■ **Directions**
Copy the lines below word for word, leaving out the pictures.

═════ Task inputs ═════

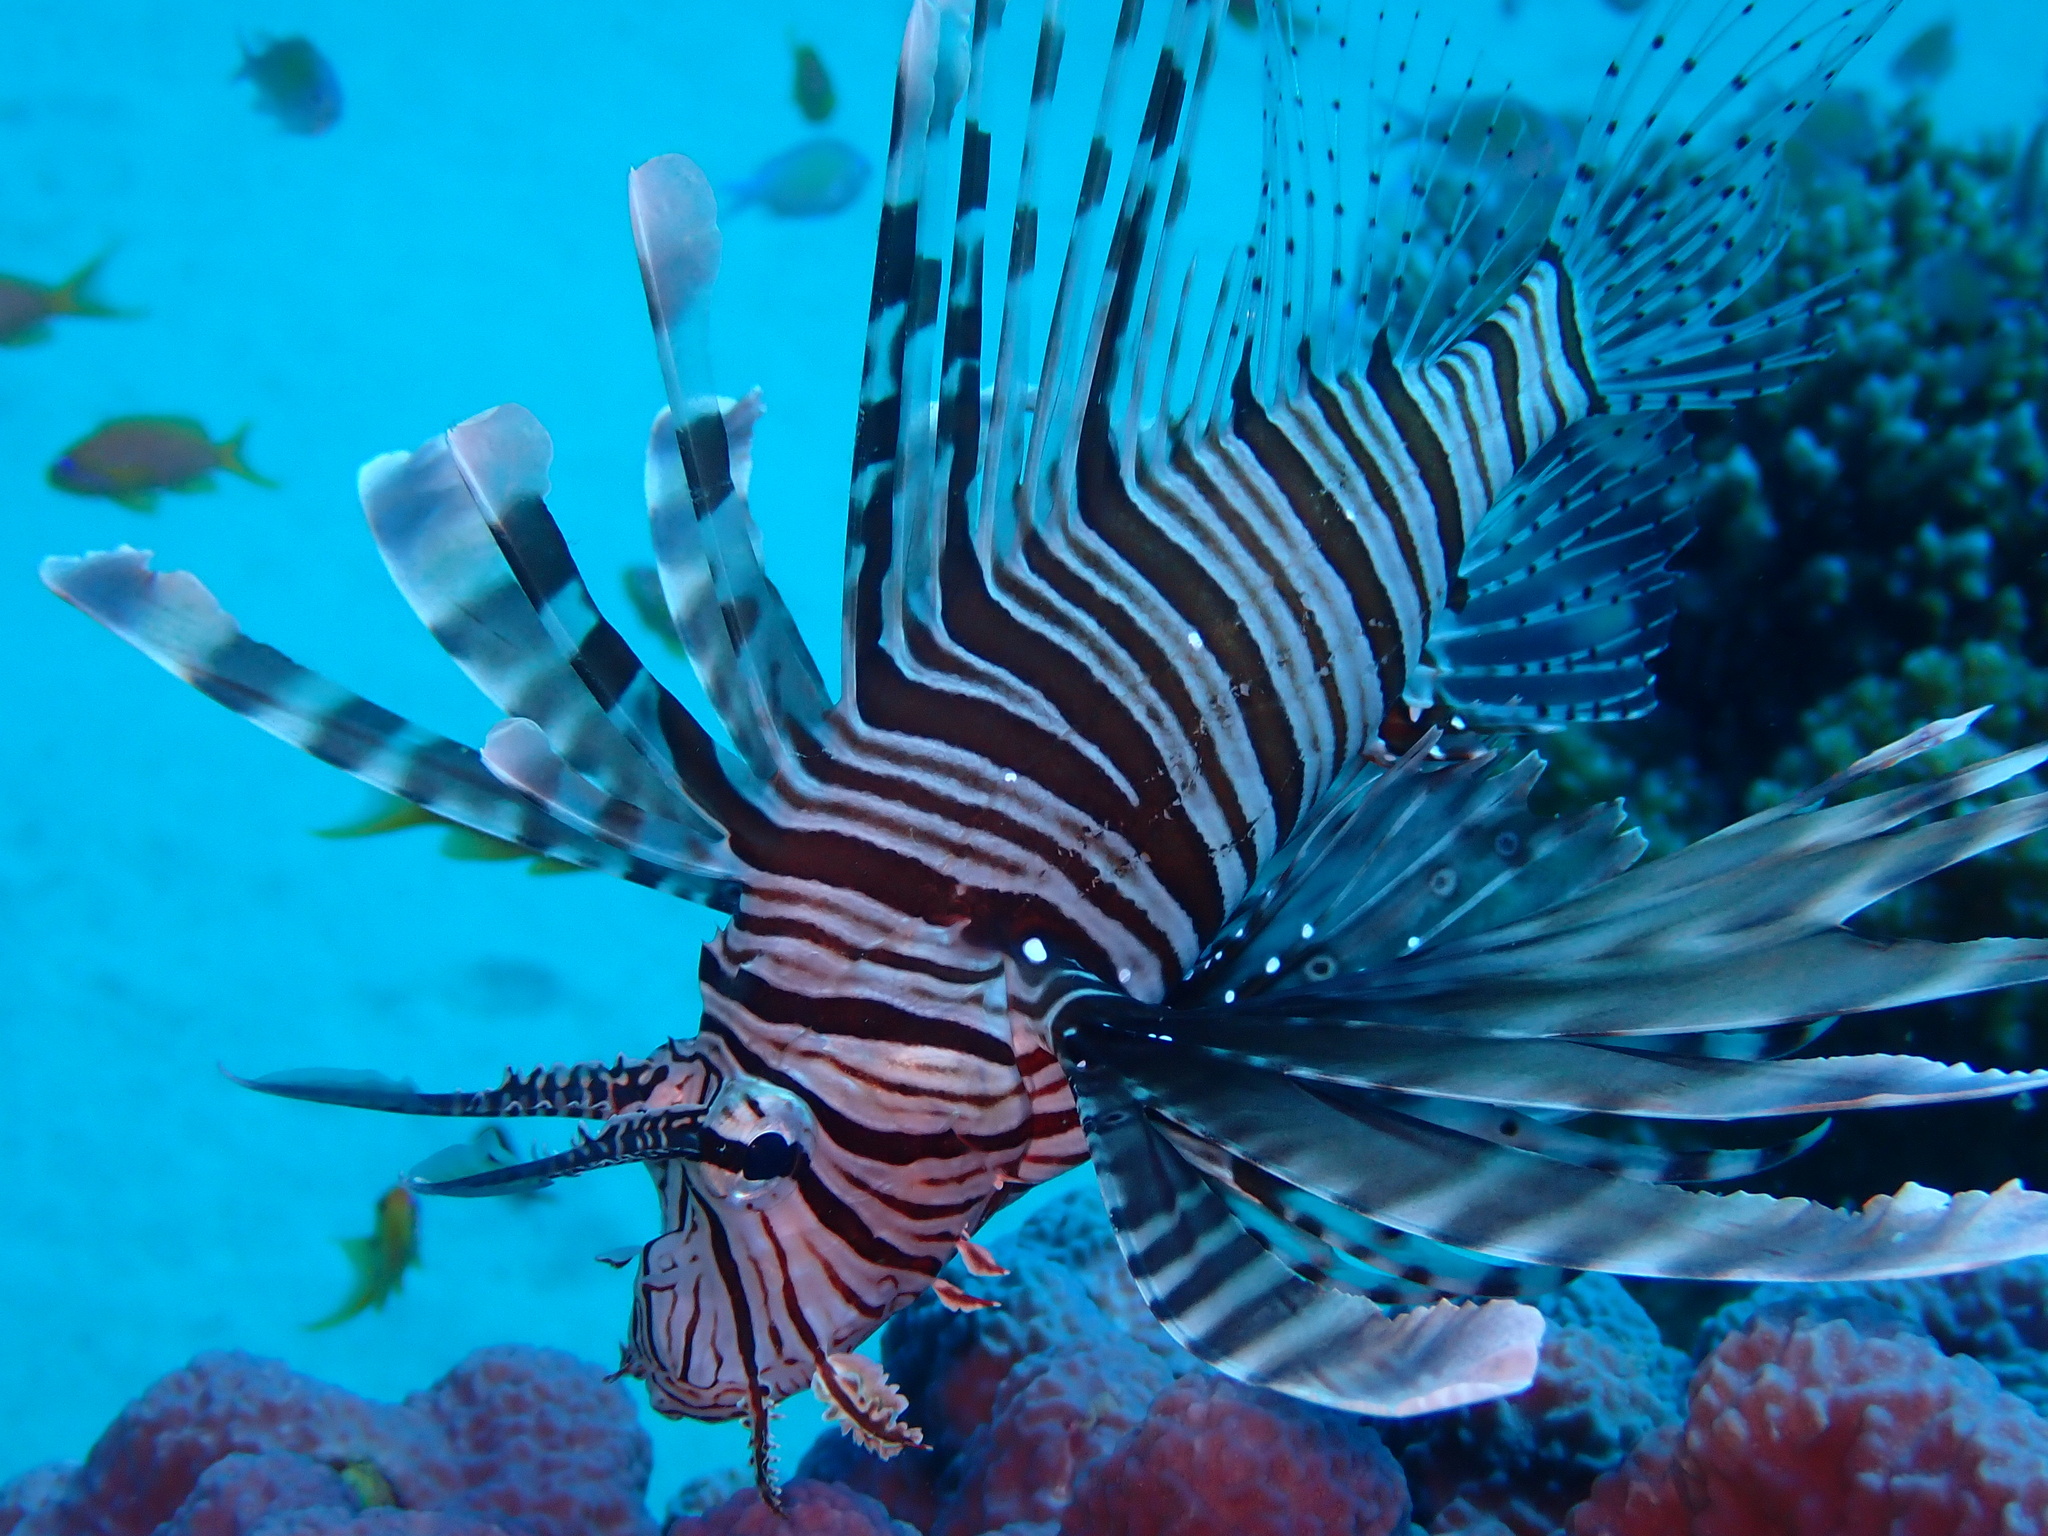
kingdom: Animalia
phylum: Chordata
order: Scorpaeniformes
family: Scorpaenidae
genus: Pterois
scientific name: Pterois miles
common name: Devil firefish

═════

■ **Exercise response**
kingdom: Animalia
phylum: Chordata
order: Scorpaeniformes
family: Scorpaenidae
genus: Pterois
scientific name: Pterois miles
common name: Devil firefish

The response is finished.